I'ay relu votre liure et ie ne puis m'empêcher de v͞s dire encore que ie n'en ay jamais lu aucun qui m'ait fait plus de plaisir, et ie ne doutte nullement que malgré toutes les cabales il n'ait le plus grand succés. Le P. royal de Prusse, né auec beaucoup d'esprit et vn grand désir de s'instruire sera sûrement très sensible à votre attention. Il est digne d'être mis sur le bon chemin par v͞s, il est très bon métaphisicien mais assés mauuais phisicien, il a été Elevé dans l'adoration de Leibnits come tous les Allemans, et il a de plus vû Volf pendant quelque tems, lequel Volf est tout leibnitien. I'espère cependant que la philosophie de mr de Voltaire et votre liure le mettront dans la bonne voie. Il a fait venir depuis peu le receüil de l'académie. Ie lui ferai mon compliment de l'auantage qu'il a de pouuoir receuoir vos instructions. Il connoit votre nom mais quand on v͞s connoit on est obligé de conuenir que la renomée est infiniment au dessous de la vérité. V͞s trouuerés icy vn très beau cabinet de phisique, et v͞s y pourés faire toutes les expériences que vos lumières v͞s feront imaginer. Enfin si n͞s sauions le moyen de v͞s attirer icy v͞s deués être persuadé que n͞s ne négligerions rien pour y paruenir. M͞e de Richelieu me mande qu'elle est bien affligée de votre départ, surtout quand elle a apris que ce n'étoit pas p͞r Cirey.

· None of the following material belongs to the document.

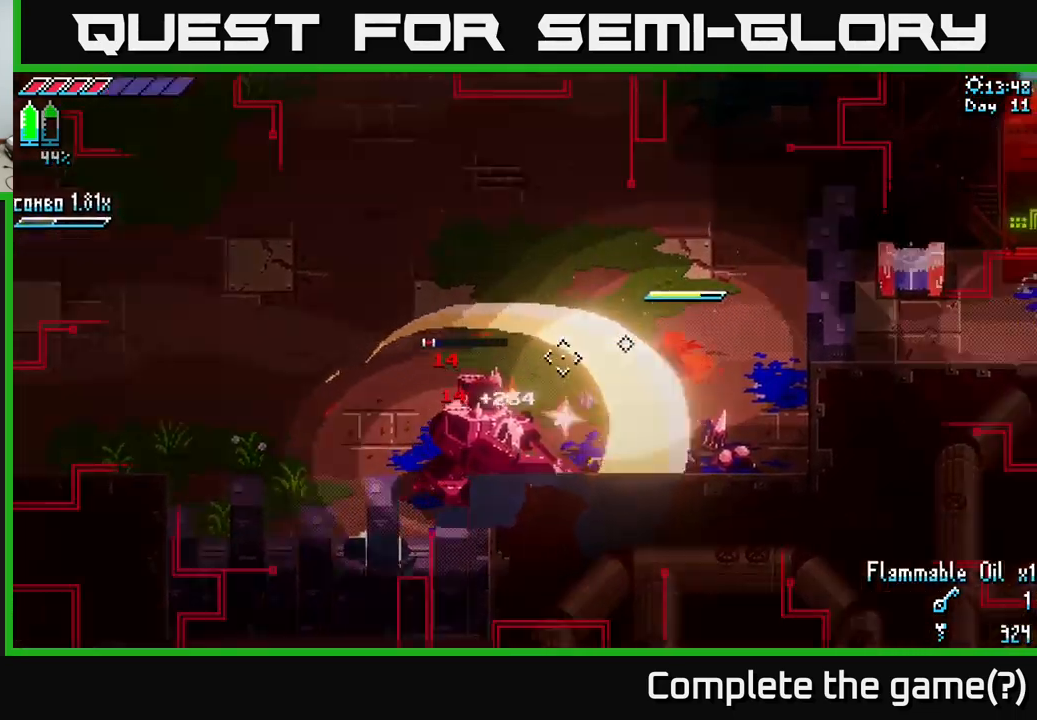
{"buttons": [], "left_stick": "up", "right_stick": "center", "events": [[167, "L1", "down"], [267, "L1", "up"], [417, "right_stick", "center"], [450, "left_stick", "up"]]}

Ie suis très fâchée des douleurs que v͞s soufrés, ie crois que du coclearia et du cresson v͞s seroient très bons, et surtout vn grand régime, car cela vient sûrement du sang. Vous trouuerés encore de tout cela icy, et ie v͞s demande par toute l'amitié que j'ay p͞r v͞s de ne prendre aucun parti p͞r aller dans le payi Etranger, que v͞s n'ayés passé icy auparauant.

Je crois que v͞s aués été bien Etonné que i'aye eü la hardiesse de composer vn mémoire p͞r l'académie. J'ay voulu essayer mes forces à l'abri de l'incognito, car je me flattois bien de n'être jamais connuë. Mr du Chastellet étoit le seul qui fût dans ma confidence, et il m'a si bien gardé le secret qu'il ne v͞s en a rien dit à Paris. Ie n'ay pu faire aucune Expérience parce que ie trauaillois à l'insu de mr de Voltaire et que ie n'aurois pu les lui cacher. Ie ne m'en auisai qu'un mois auant le tems auquel il falloit que les ouurages fussent remis, ie ne pouuois trauailler que la nuit, et i'étois toute neuue dans ces matières. L'ouurage de mr de Voltaire, qui étoit presque fini auant que j'eusse comencé le mien, me fit naitre des idées et l'enuie de courir la même carrière me prit, ie me mis à trauailler sans savoir si i'enuerrois mon mémoire, et ie ne le dis point à mr de V. parce que ie ne voulus pas rougir à ses yeux d'une entreprise que i'auois peur qui lui déplût. De plus ie combatois presque toutes ses idées dans mon ouurage, ie ne le lui auouai que quand ie vis par la gazette que ni lui ni moi n'auions part au prix. Il me parut qu'un refus que ie partageois auec lui deuenoit honorable. I'ay su depuis que son ouurage et le mien auoient été du nombre de ceux qui auoient concoru et sûrem͞t v͞s aués dû le lire et cela a ranimé mon courage.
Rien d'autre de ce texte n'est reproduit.